Where does this lead us? It means that teams need to centralize their tools into the warehouse. The incentive to build a well-governed, holistic data platform to leverage AI has never been higher. Centralize, clean, and use all that data to empower the tools and people to move mountains. This is where data teams can bring huge ROI to businesses. This is what makes the data platform the most important internal tool. Those who can deliver on this vision will have a competitive advantage. Mixing external data with clean and trustworthy internal datasets will create billions of dollars in opportunities for teams.
This is also true for the tools across your data stack, which are fragmented. A large tailwind we see with Artemis is that data teams are hungry for tools that work across the stack. With Artemis, you centralize the metadata and error logs siloed across individual tools and combine them into one tool to automate workflows across the stack. We don’t look at your tools in isolation. We take a platform approach.

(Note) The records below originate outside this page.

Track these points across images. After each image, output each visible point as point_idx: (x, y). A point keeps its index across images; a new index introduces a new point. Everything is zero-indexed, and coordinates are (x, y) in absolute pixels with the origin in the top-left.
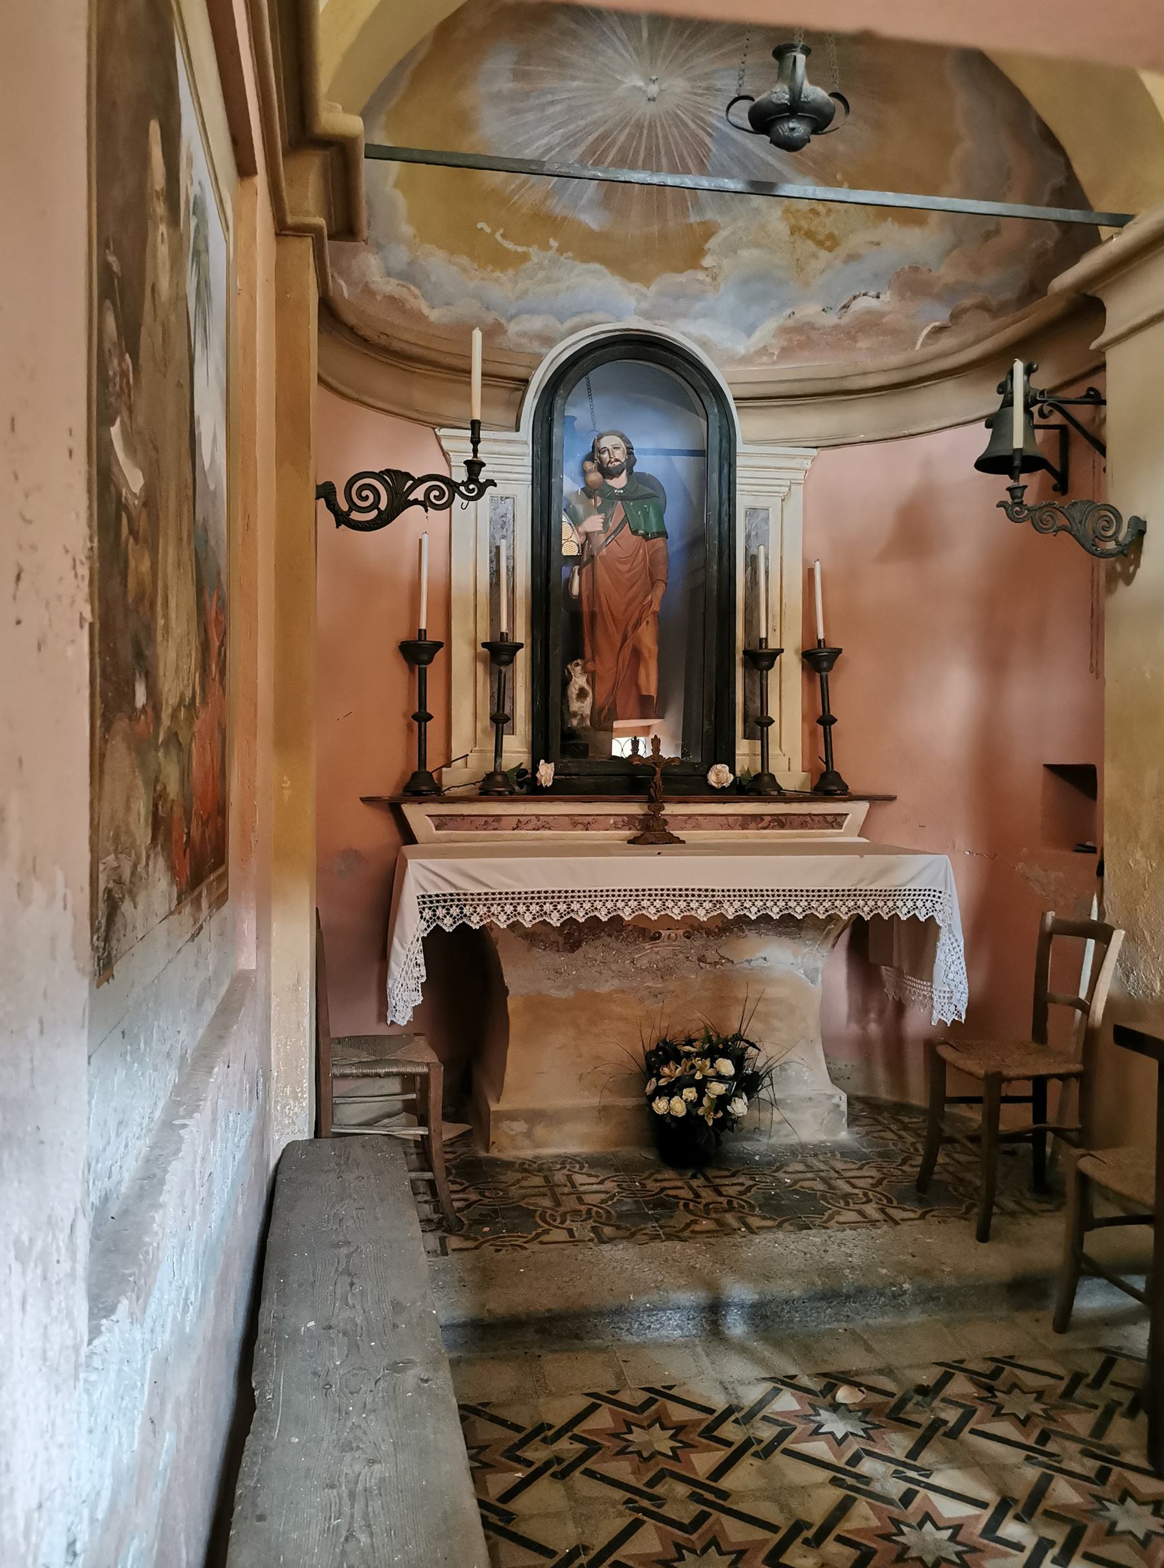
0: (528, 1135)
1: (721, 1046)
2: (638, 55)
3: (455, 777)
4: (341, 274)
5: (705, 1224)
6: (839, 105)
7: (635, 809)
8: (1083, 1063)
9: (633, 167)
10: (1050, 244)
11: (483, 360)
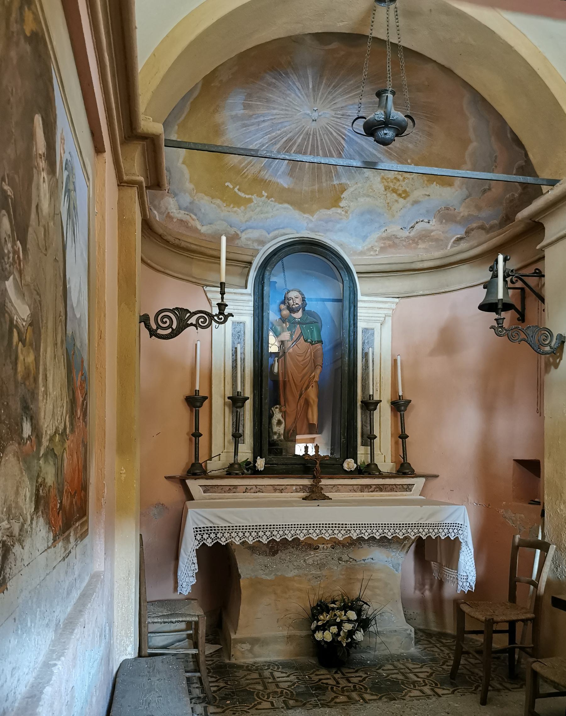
0: (251, 651)
1: (350, 604)
2: (307, 96)
3: (214, 466)
4: (155, 207)
5: (342, 698)
6: (410, 121)
7: (306, 482)
8: (534, 613)
9: (305, 153)
10: (516, 195)
11: (227, 252)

When teams were built with the MDS, no guard rails were built. The amount of bloat is staggering. We speak with teams with 500+ data models; in reality, they only need 60. The average team we speak with spends 1.5- 3 times their warehouse budget. This bloat not only makes platforms more expensive but also brings complexity. This complexity leads to teams not understanding what their data is doing and how it impacts the organization. It means no one trusts the data. Our motto is simple is best. The less you can do, the better. Clearing out the junk and getting data platforms in shape should be step 1 in using AI.